18.08.12

Taliban-Offensive

Blutigster Monat für US-Truppen in Afghanistan

Der Juli war der bisher blutigste Monat für US-Truppen in Afghanistan. Auch die Zahl der Selbstmorde von US-Soldaten liegt auf Rekordniveau. Für Barack Obama sind das doppelt schlechte Nachrichten.

Foto: EPA
Afghanistan
In Afghanistan starben allein im Juli insgesamt 40 US-Soldaten

An jedem Tag des Jahres 2012 ist ein US-Soldat in Afghanistan gewaltsam ums Leben gekommen. Nach der Ermordung von zwei US-Soldaten am Freitag stieg die Zahl auf 221. Der Juli war mit 40 getöteten US-Soldaten bisher der blutigste Monat.

In den Sommermonaten nehmen die Anschläge stark zu, während sie im Winter wegen der Kälte zurückgehen. Die steigende Zahl der Gefallenen ist für Präsident Barack Obama, der die US-Truppen in dem "gerechten" Afghanistankrieg 2011 auf den Höchststand von 103.000 Mann bringen ließ und das Thema im Wahlkampf weitgehend vermeidet, besonders schlechte Nachrichten. Bis Oktober soll die Truppenstärke der USA auf 68.000 Mann abgebaut sein.

Nicht minder beunruhigend müssen auf den Präsidenten und das Pentagon die beispiellos hohe Zahl von aktiven Soldaten und Reservisten wirken, die sich das Leben nehmen. Im Juli starben 38 US-Soldaten durch eigene Hand, fast so viele wie in Afghanistan; seit Jahresbeginn wurden 187 Fälle von Suizid in den Streitkräften registriert.

Über die Ursachen für diesen historischen Höchststand wird in militärischen Fachkreisen debattiert. Für eine nationale Diskussion reicht die bestürzende Tatsache, dass das Zivilleben für Amerikas Soldaten ähnlich tödlich ist wie der Krieg in Afghanistan, offenbar noch nicht aus.

Taliban: Afghanische Sicherheitskräfte unterwandert

Am Freitag hatten Angehörige der afghanischen Sicherheitskräfte das Feuer auf Soldaten der Internationalen Schutztruppe Isaf eröffnet. Im ersten Fall tötete ein Polizist in der westafghanischen Provinz Farah zwei US-Soldaten. Auch der Angreifer wurde erschossen.

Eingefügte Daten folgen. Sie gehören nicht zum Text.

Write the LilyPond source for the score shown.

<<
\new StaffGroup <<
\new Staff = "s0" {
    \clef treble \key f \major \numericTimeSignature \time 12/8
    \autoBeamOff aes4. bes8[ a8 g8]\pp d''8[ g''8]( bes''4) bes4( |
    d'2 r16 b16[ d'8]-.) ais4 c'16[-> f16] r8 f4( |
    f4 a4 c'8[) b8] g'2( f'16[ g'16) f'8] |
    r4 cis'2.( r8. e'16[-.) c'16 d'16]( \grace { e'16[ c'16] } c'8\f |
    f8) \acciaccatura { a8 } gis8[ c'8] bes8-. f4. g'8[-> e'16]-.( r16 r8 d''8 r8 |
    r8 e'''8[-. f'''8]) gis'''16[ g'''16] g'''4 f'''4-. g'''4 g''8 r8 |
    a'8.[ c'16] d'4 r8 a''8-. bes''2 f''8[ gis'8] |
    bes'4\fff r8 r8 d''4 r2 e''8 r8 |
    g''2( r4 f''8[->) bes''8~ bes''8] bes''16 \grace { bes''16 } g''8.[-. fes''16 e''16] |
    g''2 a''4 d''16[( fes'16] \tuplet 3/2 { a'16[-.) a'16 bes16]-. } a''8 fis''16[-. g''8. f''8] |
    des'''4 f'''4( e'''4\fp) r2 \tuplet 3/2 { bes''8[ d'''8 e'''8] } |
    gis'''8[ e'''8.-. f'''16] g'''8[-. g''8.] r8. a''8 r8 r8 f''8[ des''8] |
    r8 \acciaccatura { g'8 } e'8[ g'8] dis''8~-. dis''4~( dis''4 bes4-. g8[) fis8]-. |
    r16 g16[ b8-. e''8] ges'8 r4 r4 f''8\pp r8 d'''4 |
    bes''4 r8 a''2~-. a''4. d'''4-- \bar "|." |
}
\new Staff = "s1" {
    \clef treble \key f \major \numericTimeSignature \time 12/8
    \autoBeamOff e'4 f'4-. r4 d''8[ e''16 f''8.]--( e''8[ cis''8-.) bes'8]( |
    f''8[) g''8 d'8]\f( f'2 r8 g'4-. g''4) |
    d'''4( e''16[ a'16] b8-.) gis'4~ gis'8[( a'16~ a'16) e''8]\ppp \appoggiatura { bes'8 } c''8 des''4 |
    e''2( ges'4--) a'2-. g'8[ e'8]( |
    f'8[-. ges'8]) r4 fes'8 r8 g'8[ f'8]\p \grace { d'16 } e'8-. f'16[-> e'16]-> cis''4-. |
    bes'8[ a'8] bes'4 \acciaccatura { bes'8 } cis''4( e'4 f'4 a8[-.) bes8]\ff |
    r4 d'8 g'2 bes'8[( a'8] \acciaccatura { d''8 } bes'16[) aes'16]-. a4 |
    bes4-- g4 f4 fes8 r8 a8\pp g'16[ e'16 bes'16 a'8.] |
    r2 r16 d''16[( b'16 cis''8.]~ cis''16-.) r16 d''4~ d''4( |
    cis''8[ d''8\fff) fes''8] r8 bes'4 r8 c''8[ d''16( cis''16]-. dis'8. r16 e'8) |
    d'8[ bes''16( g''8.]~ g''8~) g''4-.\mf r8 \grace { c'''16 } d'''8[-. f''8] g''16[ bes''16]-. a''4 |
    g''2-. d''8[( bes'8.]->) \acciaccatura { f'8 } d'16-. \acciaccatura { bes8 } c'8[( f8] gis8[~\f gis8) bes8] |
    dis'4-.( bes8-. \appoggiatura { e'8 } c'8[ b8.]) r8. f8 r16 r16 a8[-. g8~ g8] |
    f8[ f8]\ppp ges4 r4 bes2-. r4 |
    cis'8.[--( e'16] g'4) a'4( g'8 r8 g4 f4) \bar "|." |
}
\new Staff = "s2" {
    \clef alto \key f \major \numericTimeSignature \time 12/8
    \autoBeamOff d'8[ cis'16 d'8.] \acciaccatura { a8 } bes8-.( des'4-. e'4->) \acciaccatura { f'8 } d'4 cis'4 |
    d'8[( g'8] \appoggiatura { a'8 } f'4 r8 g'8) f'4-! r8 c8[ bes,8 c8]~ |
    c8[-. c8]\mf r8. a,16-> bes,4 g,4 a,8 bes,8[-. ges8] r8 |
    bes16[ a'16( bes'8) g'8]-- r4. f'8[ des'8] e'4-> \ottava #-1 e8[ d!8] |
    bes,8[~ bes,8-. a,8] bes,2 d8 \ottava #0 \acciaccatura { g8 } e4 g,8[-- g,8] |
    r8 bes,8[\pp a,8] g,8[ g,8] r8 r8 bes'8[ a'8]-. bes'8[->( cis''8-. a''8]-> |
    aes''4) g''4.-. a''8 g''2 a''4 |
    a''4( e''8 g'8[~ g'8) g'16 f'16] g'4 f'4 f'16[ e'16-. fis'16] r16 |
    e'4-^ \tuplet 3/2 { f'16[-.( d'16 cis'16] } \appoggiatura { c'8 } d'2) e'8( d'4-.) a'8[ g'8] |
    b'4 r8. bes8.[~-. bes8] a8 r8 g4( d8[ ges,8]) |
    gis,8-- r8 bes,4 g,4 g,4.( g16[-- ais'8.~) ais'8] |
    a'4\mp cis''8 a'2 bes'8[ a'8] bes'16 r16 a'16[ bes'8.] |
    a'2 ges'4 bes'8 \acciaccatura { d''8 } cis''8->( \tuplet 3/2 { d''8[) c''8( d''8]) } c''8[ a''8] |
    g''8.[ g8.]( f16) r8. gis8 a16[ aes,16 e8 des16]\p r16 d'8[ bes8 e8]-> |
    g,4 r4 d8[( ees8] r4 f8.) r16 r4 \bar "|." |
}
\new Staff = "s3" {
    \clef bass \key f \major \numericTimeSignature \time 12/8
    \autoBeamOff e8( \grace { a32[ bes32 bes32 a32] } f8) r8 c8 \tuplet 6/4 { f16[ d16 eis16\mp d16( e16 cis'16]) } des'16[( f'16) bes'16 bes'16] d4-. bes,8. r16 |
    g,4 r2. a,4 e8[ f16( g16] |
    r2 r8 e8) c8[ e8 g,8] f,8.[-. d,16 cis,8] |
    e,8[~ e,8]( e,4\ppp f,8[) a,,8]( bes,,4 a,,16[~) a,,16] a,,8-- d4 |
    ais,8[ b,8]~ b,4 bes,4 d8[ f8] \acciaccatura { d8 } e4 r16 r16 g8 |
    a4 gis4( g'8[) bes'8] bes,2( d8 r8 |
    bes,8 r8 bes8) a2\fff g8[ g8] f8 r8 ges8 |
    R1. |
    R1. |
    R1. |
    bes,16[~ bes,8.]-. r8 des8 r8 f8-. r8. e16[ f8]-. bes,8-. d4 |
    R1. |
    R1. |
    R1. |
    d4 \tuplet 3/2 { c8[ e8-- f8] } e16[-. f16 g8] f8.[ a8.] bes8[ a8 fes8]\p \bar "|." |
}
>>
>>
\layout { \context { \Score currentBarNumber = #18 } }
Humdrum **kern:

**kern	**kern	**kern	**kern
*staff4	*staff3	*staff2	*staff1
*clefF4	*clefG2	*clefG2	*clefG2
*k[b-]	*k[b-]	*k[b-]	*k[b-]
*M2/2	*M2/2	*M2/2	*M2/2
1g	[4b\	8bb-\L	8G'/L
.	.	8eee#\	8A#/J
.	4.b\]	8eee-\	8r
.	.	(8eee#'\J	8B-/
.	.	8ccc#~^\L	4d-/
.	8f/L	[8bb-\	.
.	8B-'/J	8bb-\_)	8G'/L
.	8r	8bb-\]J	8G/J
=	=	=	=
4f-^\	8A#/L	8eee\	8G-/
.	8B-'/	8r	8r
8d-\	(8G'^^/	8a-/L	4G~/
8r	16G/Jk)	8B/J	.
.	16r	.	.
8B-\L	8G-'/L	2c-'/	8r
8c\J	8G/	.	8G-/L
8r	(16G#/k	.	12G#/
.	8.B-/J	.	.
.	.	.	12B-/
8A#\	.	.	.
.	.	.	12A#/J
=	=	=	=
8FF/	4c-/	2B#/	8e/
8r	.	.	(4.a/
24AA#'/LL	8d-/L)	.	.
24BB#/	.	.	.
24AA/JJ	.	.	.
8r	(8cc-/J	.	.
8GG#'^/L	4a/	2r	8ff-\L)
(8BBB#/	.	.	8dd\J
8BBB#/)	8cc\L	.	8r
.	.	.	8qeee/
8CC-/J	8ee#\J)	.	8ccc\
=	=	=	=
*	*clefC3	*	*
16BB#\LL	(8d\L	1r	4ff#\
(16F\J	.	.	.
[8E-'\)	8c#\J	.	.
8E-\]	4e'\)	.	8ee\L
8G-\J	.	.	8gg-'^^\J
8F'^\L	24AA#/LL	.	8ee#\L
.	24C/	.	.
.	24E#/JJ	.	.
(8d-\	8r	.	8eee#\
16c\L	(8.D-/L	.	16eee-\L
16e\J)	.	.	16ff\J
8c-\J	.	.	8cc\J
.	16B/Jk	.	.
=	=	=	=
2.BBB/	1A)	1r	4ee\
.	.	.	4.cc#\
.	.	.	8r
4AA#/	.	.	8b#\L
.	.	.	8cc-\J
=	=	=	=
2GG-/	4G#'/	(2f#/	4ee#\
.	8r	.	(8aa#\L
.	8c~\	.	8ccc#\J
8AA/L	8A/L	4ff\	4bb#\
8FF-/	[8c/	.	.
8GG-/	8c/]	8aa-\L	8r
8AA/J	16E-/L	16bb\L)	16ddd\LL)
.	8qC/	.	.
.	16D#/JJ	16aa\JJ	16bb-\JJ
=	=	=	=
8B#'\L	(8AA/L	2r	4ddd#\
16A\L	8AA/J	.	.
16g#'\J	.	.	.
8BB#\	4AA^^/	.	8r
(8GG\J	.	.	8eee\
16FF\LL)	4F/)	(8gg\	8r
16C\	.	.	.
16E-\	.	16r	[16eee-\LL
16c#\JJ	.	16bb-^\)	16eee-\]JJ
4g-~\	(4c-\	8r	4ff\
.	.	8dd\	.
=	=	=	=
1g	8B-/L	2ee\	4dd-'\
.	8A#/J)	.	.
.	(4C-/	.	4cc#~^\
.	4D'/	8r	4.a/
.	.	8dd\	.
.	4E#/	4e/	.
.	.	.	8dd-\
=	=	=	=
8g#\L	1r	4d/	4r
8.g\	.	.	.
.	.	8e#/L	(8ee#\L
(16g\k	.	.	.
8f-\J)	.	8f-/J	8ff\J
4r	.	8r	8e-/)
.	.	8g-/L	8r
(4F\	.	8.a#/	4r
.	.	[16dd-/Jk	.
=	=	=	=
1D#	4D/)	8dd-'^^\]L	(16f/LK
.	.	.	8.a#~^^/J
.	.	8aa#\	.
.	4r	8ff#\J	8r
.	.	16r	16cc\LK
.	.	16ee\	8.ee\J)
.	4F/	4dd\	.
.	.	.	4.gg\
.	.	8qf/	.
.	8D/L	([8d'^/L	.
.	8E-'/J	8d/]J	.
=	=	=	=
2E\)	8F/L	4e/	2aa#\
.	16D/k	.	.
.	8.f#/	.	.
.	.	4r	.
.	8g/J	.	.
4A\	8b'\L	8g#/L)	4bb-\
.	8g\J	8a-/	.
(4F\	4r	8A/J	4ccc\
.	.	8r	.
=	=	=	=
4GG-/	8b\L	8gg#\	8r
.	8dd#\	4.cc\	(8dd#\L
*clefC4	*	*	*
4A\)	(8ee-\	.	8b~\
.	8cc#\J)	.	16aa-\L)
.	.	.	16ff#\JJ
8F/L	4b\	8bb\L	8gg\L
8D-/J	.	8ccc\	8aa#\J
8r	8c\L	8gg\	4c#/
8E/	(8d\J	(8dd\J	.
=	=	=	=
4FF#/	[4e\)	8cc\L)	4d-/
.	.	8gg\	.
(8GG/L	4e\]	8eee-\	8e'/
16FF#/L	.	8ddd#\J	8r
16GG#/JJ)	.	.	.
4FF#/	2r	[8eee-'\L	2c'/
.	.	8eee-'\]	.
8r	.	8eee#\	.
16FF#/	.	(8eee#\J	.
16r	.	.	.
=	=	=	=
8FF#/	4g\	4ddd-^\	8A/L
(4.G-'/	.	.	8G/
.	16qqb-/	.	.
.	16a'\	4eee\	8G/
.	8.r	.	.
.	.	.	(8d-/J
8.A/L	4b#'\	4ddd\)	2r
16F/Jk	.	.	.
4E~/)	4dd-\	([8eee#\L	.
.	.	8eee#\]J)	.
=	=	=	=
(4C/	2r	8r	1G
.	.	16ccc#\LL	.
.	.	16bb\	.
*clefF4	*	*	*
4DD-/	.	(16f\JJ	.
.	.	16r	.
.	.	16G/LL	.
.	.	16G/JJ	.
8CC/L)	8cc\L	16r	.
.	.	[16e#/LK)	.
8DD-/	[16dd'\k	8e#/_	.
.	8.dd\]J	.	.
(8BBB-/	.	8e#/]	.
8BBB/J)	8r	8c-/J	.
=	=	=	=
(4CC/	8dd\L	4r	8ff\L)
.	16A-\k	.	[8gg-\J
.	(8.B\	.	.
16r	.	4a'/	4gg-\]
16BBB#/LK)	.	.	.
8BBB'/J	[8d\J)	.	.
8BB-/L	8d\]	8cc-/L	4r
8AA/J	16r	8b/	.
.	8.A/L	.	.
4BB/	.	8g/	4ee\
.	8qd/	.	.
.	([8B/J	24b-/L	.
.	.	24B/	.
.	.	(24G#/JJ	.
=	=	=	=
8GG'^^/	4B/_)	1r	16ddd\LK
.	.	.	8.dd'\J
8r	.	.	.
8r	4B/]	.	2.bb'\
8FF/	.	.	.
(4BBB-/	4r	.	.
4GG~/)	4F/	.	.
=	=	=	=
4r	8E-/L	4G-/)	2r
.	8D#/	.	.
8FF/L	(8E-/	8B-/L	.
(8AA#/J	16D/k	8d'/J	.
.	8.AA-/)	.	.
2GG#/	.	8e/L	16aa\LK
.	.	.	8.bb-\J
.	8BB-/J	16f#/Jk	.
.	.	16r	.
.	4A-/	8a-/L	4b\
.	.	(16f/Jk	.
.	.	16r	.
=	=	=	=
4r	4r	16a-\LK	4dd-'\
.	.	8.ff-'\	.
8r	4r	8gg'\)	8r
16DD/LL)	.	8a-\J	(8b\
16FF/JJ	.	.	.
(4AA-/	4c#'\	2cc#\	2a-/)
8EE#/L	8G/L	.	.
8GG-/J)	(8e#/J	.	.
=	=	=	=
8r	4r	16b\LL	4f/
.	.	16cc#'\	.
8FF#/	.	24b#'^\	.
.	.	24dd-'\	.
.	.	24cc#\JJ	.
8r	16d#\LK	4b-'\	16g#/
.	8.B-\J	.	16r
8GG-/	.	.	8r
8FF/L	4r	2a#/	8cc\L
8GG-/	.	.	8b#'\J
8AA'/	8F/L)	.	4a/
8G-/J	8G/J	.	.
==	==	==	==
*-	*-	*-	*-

In der südafghanischen Provinz Kandahar hat ein weiterer Angehöriger der afghanischen Sicherheitskräfte auf Isaf-Soldaten geschossen, aber niemanden getötet. Der Angreifer wurde verwundet.

Taliban-Chef Mullah Omar hatte in seiner am Freitag verbreiteten Botschaft zum bevorstehenden Ende des Fastenmonats Ramadan mitgeteilt, die Aufständischen hätten die afghanischen Sicherheitskräfte erfolgreich unterwandert. Mullah Omar rief Soldaten und Polizisten auf, sich den Aufständischen anzuschließen.

Die Zeit sei reif, "weil der Tag nicht fern ist, an dem die Invasionsarmee des Feindes aus Afghanistan fliehen wird". Angriffe von Afghanen in Armee- oder Polizeiuniform auf ausländische Soldaten haben deutlich zugenommen.

Der Kommandeur der multinationalen Isaf-Truppe in Afghanistan, US-General John Allen, ordnete daher an, dass ausländische Soldaten jetzt immer geladene Waffen tragen müssen. Allen habe den Befehl, ständig geladene Waffen zu tragen, bereits vor einigen Tagen gegeben, berichtete der TV-Sender CNN unter Berufung auf informierte US-Beamte in Kabul.

Der Sender NBC meldete ebenfalls unter Berufung auf eine nicht namentlich genannte Quelle eine weitere Vorsichtsmaßnahme: Demnach müssen US-Soldaten bei Treffen mit bewaffneten afghanischen Sicherheitskräften mindestens von einem "Schutzengel" bewacht werden. Dieser solle mit geladener Waffen bereitstehen, um sofort schießen zu können.